Improved Mn–segregation bands and its influence on deformation behavior in a severely warm–rolled 10Mn lightweight steel

Abstract

The hot–rolled microstructures of medium Mn lightweight steels led to the formation of Mn–segregation bands due to a relatively high Mn content of 9–12 wt%, ultimately deteriorating their overall mechanical properties. In this study, a multi–pass warm rolling of 95% reduction was proposed to minimize the Mn–segregation bands in the 10 wt% Mn lightweight steel. This was followed by the detailed microstructural examinations and ex–situ tensile testing to evaluate the mechanical behavior response and deformation mechanism operating upon straining. Severe warm rolling accelerated the dynamic ferrite transformation and recrystallization in the Mn–rich austenitic bands, thus improving the microstructural homogeneity. The austenite stability was further improved so as to enable continuous strain hardening by transformation/twinning–induced plasticity (TRIP/TWIP) effects.

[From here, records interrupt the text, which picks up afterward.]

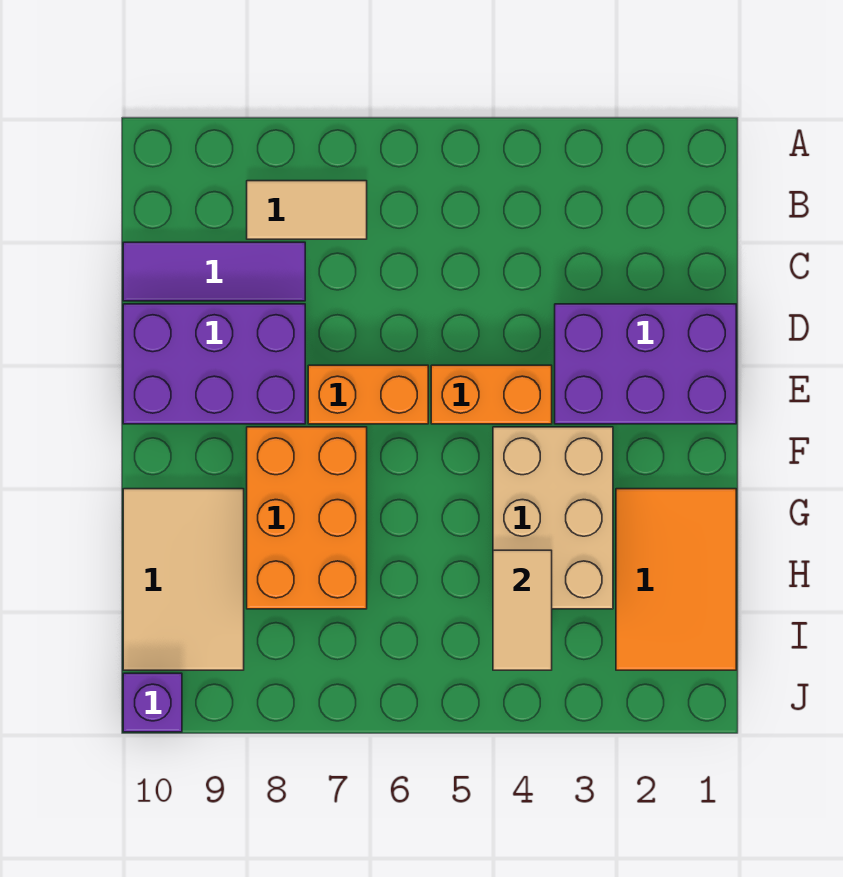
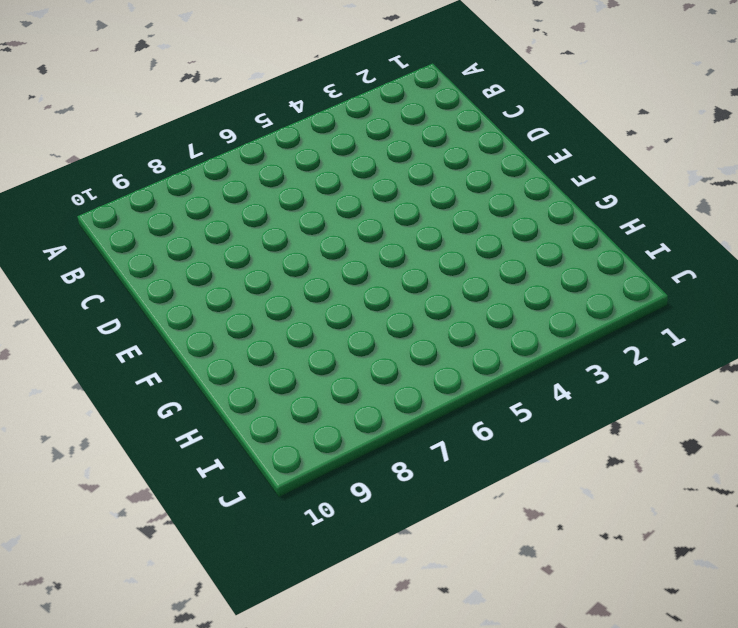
none -> tan tile B7:B8 level 1
none -> purple tile C8:C10 level 1
none -> purple brick D1:E3 level 1

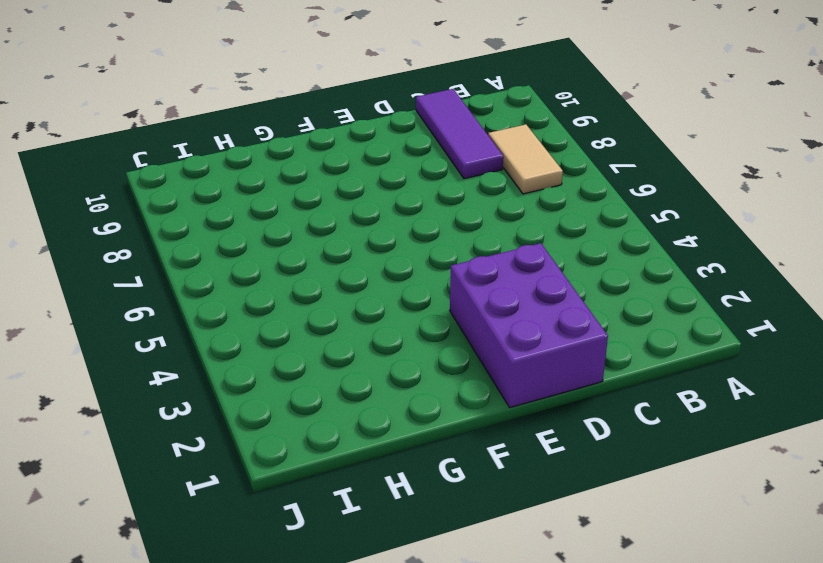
none -> purple brick D8:E10 level 1
none -> orange brick E4:E5 level 1
none -> orange brick E6:E7 level 1

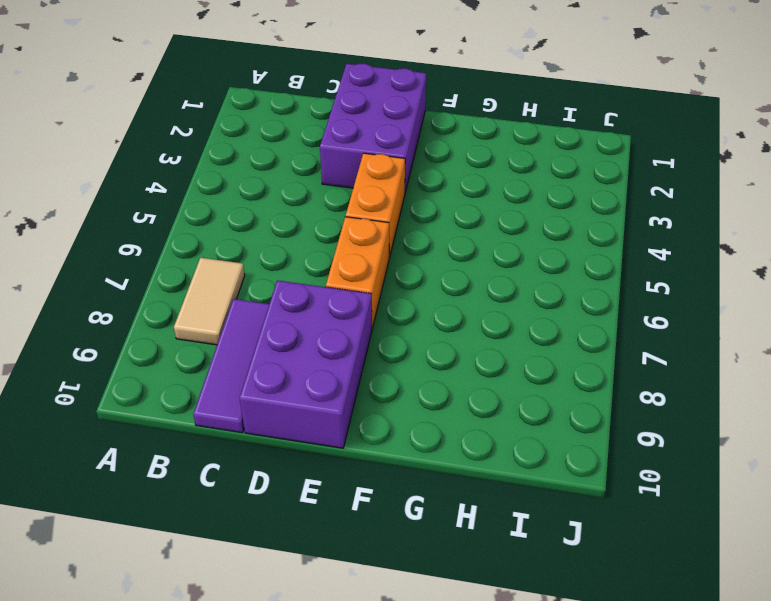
none -> tan brick F3:H4 level 1
none -> orange brick F7:H8 level 1
none -> orange tile G1:I2 level 1

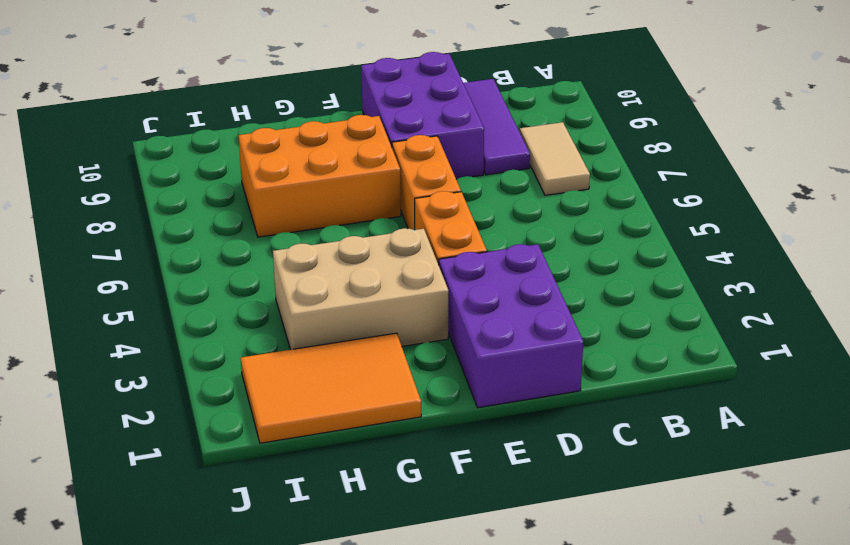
none -> tan tile G9:I10 level 1
none -> purple brick J10 level 1
none -> tan tile H4:I4 level 2

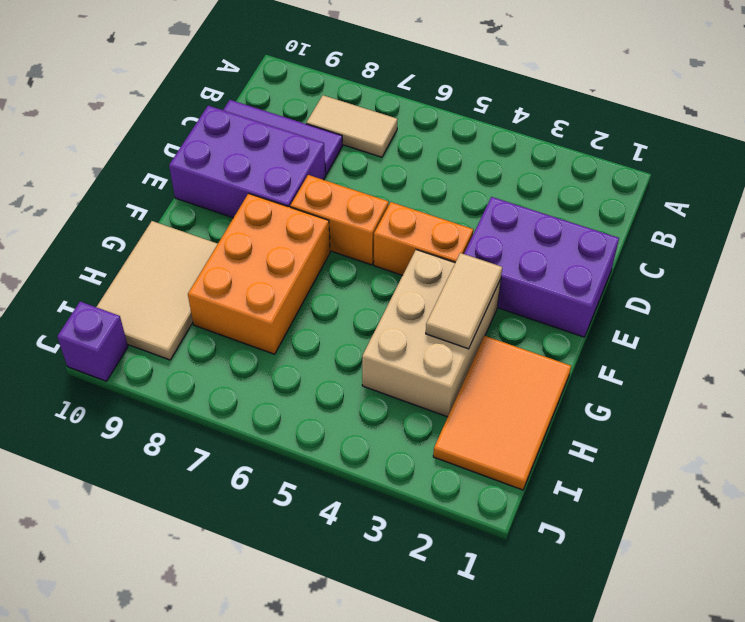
tan tile F3:G3 level 2 -> tan tile H4:I4 level 2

This, thereby, led to obtain high tensile strength of 985–1201 ± 15 MPa together with large elongation of 34.3–76.0 ± 1.1%. In addition, the strain compatibility between ferrite and austenite also proves to give rise to an alleviation of strain localization at the ferrite/austenite interface, which also postponed the plastic instability and contributed to the large ductility by the coordinated TRIP/TWIP effects.